My old but fat-ass pick up truck will do the job to tow it down the road to the docks which I think is about an hour drive. I work as quick as I can to set up a line from the back of the towing boat to the front of the towed boat, trying what is supposed to be a stern tow. That German idiot will be surprised so badly and his face would be worth watching when he finds out his baby is gone.

 

The journey to the port is much longer than I expected, I’d thought that the lane was relatively downhill but there was a lot more heaving of the trailer and negotiating corners compared to what I had anticipated. I don’t remember ever having to do such strenuous physical activity, but there’s a survival instinct within me now that urges me to carry on. By the time I arrive at the port, morning has broken, and a few people have started their day near the dock. I am relieved to discover that no one seems to be confused or interested in my behaviour, despite, in my opinion, it being quite bizarre. I take a long rest by the port, facing the sea. For the first time, I pay attention to just how vast it is. If I were to go missing, no one would ever find me.

 

I let the day creep away as I sip on a bottle of water I have packed, I feel completely sober by now and the magnitude of what I have already done catches up with me, if my neighbour finds me here, how will I explain myself? The thought of that motivates me to continue with my journey, I get up and start tugging the trailer down the shore ramp. Without the alcohol in my system, the work seems even more difficult. I notice sweat trickling down my forehead almost instantly and the skin on my hands is raw from all of the tugging.

 

My boat is a pig to get off the trailer but with the help of a non-English speaking Spaniard, I finally got the boat into the water and climb in.

 

The six-horsepower Johnson outboard starts on the first pull and I smuggle the boat out of the marina. I am able to work out the direction of the wind and trim the sails, the lift perhaps could be better, but I keep reefing the mainsail until I am satisfied with my speed. I am hardly out of the port, but between yanking lines and checking the instruments, I look at the sea. Especially now in the morning hours it seems to be more mesmerising than it was in my dreams, I watch the waves coil up and engulf one another, they make a sloshing noise as they do.

 

As I get further out to the Mediterranean Sea the waters begin to get choppier. By mid day the wind freshens into the south and Sea Wife’s heavy bows are chopping with a perceptible shudder into each new wave. Each of the waves seem to be bigger and more violent than the last and, as the boat just about manages to recover from the impact from the last, I wonder whether the next wave will be the one to capsize me. Every one smacks into the boat, almost knocking me off my feet and I get sprayed by the salty seawater until I’m completely soaked. I can’t pinpoint the exact moment, but the waters eventually begin to calm.

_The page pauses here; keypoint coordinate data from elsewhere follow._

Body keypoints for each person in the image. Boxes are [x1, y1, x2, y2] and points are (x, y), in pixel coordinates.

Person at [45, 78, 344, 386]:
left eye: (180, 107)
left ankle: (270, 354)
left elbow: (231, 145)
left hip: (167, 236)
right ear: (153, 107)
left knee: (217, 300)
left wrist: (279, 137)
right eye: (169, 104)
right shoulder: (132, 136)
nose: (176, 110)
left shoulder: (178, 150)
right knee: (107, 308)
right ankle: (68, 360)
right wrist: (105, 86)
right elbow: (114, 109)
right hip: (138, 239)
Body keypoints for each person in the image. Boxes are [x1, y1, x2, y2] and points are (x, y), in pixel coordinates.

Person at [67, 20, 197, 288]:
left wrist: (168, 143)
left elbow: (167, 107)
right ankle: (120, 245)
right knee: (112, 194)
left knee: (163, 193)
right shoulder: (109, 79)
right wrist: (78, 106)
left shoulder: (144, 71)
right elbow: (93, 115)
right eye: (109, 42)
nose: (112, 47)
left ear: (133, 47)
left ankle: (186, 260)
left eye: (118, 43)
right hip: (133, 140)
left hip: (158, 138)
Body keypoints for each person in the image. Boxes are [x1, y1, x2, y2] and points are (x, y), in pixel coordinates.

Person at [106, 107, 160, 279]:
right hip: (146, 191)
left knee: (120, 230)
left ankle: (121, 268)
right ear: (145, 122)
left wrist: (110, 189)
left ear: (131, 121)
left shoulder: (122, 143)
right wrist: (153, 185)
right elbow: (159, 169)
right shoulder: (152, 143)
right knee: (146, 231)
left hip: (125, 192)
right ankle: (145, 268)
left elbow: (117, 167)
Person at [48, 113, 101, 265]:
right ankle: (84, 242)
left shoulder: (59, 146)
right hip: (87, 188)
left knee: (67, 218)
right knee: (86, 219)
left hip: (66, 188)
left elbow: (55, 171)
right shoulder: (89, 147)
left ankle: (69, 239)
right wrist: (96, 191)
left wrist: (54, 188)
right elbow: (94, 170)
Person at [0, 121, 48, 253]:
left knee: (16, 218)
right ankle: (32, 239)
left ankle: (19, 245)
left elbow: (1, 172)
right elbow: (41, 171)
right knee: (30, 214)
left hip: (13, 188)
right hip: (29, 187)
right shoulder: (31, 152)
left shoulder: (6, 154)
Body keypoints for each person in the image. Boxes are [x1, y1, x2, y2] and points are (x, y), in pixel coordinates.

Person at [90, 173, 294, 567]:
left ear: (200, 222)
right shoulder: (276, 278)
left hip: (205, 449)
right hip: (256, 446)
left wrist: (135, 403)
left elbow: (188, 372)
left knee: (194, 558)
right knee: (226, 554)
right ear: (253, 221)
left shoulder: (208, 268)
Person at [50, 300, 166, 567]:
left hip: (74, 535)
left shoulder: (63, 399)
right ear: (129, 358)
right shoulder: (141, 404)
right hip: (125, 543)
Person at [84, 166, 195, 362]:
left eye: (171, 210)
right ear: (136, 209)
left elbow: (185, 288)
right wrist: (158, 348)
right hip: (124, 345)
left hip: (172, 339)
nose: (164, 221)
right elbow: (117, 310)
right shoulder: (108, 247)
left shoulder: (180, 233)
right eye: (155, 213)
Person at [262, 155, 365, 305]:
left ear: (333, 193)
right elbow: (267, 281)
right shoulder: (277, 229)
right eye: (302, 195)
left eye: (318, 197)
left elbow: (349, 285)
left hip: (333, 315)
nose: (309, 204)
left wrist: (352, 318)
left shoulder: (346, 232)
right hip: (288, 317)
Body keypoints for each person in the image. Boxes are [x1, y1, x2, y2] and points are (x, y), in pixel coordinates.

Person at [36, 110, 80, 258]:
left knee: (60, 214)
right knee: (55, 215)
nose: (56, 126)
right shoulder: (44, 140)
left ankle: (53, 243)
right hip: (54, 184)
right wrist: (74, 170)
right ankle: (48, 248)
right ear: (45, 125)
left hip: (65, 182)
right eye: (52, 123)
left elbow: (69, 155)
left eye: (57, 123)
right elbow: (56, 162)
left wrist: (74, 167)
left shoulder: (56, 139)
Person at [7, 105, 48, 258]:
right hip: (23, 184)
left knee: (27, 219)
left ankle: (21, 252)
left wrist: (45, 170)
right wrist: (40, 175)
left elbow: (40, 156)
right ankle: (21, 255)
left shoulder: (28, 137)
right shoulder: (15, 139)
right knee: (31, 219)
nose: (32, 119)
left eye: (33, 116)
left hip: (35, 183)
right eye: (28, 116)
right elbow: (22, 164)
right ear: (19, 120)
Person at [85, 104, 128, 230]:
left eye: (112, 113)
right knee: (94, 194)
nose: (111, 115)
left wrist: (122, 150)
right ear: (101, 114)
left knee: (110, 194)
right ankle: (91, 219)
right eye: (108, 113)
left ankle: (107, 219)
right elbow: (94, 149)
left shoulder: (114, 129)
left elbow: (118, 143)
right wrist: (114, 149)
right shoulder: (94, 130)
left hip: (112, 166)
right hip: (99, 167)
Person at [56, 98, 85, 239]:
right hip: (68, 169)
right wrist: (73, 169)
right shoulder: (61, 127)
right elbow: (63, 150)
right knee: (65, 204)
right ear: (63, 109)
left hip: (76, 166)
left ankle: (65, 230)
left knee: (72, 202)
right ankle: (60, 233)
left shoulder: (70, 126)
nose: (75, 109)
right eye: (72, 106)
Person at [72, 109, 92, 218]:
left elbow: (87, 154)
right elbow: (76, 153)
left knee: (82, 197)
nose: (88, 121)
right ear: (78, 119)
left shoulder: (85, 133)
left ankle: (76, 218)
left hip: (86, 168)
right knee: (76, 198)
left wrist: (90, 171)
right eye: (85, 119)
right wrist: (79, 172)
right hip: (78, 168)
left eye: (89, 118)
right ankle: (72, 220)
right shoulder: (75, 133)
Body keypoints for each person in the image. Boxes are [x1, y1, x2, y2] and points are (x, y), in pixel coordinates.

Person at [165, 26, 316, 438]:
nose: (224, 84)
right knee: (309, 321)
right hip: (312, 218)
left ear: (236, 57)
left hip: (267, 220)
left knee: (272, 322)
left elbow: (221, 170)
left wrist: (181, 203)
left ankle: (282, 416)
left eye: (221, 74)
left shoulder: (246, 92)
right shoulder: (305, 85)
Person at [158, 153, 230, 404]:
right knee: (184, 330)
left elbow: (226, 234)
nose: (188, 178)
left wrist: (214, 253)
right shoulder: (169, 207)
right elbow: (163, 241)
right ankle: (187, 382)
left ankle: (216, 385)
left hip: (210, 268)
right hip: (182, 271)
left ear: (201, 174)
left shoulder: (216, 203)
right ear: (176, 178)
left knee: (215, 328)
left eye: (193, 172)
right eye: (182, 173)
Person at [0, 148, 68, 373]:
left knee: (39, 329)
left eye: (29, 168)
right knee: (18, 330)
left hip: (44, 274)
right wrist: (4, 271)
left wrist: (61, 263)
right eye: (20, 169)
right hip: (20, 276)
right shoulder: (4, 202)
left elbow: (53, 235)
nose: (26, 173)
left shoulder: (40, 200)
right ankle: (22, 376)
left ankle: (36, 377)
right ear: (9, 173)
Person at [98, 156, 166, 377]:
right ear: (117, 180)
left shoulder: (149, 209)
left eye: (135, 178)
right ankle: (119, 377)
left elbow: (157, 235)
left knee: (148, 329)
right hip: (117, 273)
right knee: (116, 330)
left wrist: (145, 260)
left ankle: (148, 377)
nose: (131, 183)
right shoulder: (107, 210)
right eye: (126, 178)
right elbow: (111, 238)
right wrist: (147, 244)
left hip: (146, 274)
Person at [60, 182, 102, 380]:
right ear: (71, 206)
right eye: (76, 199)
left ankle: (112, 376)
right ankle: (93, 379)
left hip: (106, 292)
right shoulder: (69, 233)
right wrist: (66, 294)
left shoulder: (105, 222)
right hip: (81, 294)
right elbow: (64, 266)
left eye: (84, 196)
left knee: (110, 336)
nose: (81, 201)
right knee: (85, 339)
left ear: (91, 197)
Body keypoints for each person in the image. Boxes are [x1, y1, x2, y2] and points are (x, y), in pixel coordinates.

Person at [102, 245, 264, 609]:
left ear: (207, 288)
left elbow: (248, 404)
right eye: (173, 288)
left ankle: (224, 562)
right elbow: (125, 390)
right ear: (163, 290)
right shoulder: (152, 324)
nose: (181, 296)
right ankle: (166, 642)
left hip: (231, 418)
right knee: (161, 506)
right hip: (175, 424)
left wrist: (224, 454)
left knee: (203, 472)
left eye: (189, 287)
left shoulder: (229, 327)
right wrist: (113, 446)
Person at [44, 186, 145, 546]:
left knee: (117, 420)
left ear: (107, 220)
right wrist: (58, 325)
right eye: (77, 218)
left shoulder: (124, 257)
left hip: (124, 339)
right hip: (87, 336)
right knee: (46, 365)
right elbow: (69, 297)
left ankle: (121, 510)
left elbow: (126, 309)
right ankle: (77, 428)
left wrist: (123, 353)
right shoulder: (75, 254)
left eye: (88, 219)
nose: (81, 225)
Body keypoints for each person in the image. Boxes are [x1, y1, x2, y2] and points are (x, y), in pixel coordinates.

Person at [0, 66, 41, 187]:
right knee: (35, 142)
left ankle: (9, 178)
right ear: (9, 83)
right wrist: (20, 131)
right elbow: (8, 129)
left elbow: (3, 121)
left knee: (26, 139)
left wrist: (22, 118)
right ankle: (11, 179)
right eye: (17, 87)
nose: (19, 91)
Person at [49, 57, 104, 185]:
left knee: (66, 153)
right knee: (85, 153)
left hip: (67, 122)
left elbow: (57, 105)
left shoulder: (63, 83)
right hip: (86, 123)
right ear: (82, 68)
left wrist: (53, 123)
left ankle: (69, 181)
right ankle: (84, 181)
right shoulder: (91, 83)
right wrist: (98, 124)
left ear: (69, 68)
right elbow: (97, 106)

I further shorten the headsail to reduce the strain on the helm, andonce I have recovered from the choppy waters and adjusted my sails again, I put Sea Wife on autopilot. Over the next few days, I sleep and rest only disturbed by the radar alarm which I ignore. On the fourth day I spot land in the distance. As I begin to approach it, I grow more certain that my directions and predictions are correct: it’s Sardinia. I waste no time in collecting supplies from the local shops and then I sit and reflect on how far away my little Spanish apartment seems now. For the first time, I’m not thinking about the distance I have left to travel, although it is in the back of my mind, I’m proud and excited by the fact that I have managed to negotiate a sailing boat all the way to Sardinia. I have a new energy within me and I’m ready for the adventures, and perhaps risks, that are ahead of me.